Text block
....

# Interlochen state park.



## outside4me (Jan 13, 2012)

Booked the last site left on the water(duck lk side) for the wk of the 9th.
Anyone know what this park is like ? 
No boat , just some beach life and camping under the stars.also we will be toting our quads and our bicycles with us for a day or two out in the woods , TC's cherry festival is that wk(bicycles ) and there's always the dunes.
Speaking of the dunes ..I was told there's a canoe rental near by, and it snakes out the dunes and into lk mi ... any truth to this ? what's it called if so ?
That sounds like it would be a fun to see and do.

Thanks for any info that might be a help to our trip

Rick


----------



## GVDocHoliday (Sep 5, 2003)

outside4me said:


> Booked the last site left on the water(duck lk side) for the wk of the 9th.
> Anyone know what this park is like ?
> No boat , just some beach life and camping under the stars.also we will be toting our quads and our bicycles with us for a day or two out in the woods , TC's cherry festival is that wk(bicycles ) and there's always the dunes.
> Speaking of the dunes ..I was told there's a canoe rental near by, and it snakes out the dunes and into lk mi ... any truth to this ? what's it called if so ?
> ...


Be sure to check on the legality of ORV use up in that area.


----------



## outfishin_ (Jul 28, 2004)

The park is pretty nice. There is lots of shade, the site are pretty level...I stay there a least once or twice every year... The Platte River is what your referring to...its a nice float.


----------



## rocksted (Dec 13, 2010)

Been making the 200 mile trip up to that park every 4th of July for 30 yrs. The park is great with all new facilities with the exception of the park store. Swimmers itch has been a big problem there for the last few yrs. Be sure to towel off real good after leaving the water. To answer part of your question there is a real nice canoe place sounds just like the one you describe, can't remember the name. In the park office they have brochures on local attractions, I'm sure you will find the place in there.


----------



## outside4me (Jan 13, 2012)

Thanks for the info and about the itch, kids got that one yr at crystal lk sp ...think ill be staying out of the water.
As of now were talking of leaving the quads at home this trip. The closes trails are 30mi away ..kalkaska (leetsville and the blue bear) or south 30 into wexford co. Grand traverse co and benzie co both have limitations but not knowing the area makes it hard to know where to go , wexford is a open co ..all rds open. 
There will be plenty to do and I think it will be a scout trip for the quads in that area for the next time . We really wanted to take them to scout the areas to learn more of our surroundings for the winter toys since we been riding lately in the TC area .


----------

....

Supplied material
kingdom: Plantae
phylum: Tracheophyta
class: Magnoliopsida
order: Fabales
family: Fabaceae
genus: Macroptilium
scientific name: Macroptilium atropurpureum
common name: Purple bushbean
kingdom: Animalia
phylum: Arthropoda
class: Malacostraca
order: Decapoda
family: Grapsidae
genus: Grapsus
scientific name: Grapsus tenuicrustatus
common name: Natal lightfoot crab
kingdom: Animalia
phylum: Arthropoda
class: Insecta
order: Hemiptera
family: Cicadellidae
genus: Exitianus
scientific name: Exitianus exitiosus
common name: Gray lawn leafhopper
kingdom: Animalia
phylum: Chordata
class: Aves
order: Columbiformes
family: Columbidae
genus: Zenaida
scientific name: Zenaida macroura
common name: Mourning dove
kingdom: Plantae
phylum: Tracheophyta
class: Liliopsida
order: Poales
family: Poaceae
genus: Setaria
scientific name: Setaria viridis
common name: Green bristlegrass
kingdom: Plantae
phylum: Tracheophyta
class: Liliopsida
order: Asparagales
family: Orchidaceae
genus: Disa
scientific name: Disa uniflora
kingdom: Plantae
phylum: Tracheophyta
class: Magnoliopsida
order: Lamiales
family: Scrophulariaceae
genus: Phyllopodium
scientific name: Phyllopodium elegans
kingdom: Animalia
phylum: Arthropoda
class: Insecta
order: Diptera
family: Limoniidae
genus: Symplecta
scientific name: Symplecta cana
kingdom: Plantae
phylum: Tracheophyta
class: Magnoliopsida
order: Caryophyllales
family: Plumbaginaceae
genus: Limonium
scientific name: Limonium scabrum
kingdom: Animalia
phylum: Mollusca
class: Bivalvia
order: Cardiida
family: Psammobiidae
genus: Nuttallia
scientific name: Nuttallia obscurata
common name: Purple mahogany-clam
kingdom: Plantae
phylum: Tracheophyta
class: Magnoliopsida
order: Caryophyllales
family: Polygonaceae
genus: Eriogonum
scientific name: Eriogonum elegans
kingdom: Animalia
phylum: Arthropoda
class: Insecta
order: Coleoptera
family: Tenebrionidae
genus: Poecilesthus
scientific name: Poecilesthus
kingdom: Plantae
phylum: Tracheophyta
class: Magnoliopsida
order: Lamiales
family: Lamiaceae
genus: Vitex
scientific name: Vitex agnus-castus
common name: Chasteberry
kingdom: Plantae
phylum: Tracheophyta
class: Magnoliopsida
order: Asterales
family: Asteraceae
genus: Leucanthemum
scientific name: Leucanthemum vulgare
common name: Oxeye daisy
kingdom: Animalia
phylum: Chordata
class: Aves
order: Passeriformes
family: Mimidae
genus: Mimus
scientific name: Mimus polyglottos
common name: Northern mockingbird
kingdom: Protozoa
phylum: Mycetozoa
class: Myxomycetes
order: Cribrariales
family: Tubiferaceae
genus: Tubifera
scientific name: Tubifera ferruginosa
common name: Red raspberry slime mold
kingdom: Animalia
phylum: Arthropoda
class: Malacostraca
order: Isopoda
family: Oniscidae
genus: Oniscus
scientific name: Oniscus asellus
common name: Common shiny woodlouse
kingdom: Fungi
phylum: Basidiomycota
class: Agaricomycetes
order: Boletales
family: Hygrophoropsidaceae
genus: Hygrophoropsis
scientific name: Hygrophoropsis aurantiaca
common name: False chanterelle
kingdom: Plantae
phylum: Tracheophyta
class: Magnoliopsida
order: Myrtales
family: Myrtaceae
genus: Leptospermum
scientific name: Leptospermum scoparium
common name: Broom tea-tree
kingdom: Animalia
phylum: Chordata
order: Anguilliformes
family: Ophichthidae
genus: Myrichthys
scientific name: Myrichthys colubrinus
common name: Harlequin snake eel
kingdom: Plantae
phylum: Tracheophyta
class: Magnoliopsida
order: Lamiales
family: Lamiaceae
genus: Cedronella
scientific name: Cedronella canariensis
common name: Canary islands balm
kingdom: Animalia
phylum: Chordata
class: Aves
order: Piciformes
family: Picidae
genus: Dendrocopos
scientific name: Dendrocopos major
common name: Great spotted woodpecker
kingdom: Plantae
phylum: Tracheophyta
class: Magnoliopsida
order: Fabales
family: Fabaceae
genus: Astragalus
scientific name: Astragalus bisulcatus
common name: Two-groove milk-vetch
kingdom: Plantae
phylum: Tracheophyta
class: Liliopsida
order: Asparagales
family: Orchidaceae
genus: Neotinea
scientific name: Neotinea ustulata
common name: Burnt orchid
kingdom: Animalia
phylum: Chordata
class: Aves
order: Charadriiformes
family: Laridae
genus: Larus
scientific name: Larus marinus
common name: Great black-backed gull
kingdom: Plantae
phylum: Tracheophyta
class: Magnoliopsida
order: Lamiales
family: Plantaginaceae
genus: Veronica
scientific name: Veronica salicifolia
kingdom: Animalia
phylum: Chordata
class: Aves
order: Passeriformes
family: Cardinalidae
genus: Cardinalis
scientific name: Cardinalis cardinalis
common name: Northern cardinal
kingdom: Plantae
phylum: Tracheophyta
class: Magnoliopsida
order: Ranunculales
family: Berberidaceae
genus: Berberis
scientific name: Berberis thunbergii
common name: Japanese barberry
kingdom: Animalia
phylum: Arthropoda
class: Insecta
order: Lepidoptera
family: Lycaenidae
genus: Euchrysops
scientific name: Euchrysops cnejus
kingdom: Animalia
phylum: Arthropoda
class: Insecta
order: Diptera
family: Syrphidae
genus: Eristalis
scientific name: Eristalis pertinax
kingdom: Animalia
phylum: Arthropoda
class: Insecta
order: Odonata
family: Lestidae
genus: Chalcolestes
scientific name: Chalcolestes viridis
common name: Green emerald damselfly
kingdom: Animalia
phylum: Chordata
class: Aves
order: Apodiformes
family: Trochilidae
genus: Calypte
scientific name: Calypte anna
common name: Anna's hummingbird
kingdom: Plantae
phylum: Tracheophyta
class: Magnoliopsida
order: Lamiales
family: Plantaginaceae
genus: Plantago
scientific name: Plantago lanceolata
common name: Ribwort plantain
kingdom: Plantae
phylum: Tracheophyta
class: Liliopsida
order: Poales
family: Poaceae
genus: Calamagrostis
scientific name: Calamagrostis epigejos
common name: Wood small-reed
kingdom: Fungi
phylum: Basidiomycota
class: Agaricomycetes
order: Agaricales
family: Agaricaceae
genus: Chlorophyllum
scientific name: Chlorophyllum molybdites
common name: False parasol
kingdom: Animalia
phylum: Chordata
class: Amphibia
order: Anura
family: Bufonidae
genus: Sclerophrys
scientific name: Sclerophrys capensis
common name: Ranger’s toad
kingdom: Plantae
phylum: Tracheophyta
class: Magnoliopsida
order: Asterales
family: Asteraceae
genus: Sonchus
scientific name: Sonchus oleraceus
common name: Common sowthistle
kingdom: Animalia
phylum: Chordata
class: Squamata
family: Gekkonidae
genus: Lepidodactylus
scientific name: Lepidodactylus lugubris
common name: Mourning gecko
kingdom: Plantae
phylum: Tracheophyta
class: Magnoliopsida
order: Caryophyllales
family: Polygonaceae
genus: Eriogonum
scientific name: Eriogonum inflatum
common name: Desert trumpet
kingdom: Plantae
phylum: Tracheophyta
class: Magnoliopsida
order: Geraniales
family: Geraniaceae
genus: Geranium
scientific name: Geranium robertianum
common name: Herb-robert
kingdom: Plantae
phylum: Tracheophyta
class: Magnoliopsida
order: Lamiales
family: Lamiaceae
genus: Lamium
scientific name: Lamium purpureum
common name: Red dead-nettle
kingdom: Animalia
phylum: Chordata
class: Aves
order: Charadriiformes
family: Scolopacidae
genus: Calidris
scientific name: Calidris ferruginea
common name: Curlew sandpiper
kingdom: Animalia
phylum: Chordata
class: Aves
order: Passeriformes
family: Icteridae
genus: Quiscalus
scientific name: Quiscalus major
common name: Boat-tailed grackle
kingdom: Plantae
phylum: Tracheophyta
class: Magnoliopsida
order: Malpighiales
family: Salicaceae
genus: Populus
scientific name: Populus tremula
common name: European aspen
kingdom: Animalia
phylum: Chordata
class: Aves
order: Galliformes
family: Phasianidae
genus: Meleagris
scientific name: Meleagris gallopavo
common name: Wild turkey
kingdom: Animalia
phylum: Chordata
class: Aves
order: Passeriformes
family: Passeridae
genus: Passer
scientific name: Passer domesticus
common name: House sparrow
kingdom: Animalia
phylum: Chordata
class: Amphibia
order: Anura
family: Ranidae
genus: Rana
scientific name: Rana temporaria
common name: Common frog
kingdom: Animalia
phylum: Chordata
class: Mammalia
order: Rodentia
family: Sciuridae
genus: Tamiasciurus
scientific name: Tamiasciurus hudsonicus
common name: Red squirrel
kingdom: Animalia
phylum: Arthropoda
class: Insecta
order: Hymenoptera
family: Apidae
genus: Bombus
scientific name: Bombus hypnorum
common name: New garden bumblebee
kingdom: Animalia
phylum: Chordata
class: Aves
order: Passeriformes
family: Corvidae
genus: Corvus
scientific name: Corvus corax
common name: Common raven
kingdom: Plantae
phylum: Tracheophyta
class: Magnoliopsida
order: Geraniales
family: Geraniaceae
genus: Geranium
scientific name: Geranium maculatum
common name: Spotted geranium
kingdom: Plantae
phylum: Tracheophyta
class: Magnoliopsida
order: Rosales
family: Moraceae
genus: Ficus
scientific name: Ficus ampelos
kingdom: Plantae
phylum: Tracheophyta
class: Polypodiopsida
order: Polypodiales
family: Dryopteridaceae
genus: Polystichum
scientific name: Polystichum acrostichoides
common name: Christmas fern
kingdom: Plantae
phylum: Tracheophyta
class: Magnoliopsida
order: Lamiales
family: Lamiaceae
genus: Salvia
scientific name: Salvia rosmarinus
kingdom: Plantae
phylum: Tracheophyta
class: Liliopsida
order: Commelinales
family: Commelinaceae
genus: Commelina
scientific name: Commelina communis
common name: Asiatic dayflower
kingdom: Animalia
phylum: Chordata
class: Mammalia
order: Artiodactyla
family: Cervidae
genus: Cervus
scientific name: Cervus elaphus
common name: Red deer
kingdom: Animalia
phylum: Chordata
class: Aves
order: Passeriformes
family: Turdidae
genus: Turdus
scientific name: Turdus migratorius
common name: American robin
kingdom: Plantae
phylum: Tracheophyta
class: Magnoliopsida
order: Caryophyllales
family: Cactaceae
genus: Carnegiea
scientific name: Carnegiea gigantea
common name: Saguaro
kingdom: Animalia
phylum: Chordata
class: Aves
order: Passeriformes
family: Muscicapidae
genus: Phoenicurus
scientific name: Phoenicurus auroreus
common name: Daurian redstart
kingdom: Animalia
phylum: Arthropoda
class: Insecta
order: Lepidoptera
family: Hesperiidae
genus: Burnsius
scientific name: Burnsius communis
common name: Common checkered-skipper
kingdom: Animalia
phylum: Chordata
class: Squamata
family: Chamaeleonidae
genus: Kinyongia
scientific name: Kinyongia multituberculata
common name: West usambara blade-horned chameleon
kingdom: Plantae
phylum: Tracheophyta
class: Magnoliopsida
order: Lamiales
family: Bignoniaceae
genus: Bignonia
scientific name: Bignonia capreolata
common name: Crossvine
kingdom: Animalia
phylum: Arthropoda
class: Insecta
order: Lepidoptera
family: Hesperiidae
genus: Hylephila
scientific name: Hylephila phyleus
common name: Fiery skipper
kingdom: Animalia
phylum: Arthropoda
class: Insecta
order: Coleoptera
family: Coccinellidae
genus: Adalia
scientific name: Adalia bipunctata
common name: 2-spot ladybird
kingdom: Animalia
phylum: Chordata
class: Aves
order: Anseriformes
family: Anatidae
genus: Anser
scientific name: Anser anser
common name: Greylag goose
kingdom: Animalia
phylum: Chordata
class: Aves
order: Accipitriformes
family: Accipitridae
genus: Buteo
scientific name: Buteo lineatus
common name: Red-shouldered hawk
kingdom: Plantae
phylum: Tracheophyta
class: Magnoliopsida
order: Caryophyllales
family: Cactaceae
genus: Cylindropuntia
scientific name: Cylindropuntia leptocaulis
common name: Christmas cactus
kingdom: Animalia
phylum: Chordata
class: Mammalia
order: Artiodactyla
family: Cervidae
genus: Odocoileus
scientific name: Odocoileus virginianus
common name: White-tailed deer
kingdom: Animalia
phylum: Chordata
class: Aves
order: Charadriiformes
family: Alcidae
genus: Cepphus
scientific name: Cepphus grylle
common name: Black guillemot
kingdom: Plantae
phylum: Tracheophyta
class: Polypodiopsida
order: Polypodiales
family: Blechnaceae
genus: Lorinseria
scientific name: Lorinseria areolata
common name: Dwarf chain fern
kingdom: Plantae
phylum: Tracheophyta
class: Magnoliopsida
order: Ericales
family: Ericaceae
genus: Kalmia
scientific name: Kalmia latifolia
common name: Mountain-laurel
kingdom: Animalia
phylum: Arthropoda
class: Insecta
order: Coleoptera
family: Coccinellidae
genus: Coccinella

....

Set exercise A
According to the Interlochen State Park thread, what has been a big problem at the park for the last few years?
Set exercise B
Duplicate the passage of the Interlochen State Park thread starting at "Been making the" and ending at "place in there.".
The lines stand apart from the Interlochen State Park thread and are material of their own.

Reply A
Swimmers itch

Reply B
Been making the 200 mile trip up to that park every 4th of July for 30 yrs. The park is great with all new facilities with the exception of the park store. Swimmers itch has been a big problem there for the last few yrs. Be sure to towel off real good after leaving the water. To answer part of your question there is a real nice canoe place sounds just like the one you describe, can't remember the name. In the park office they have brochures on local attractions, I'm sure you will find the place in there.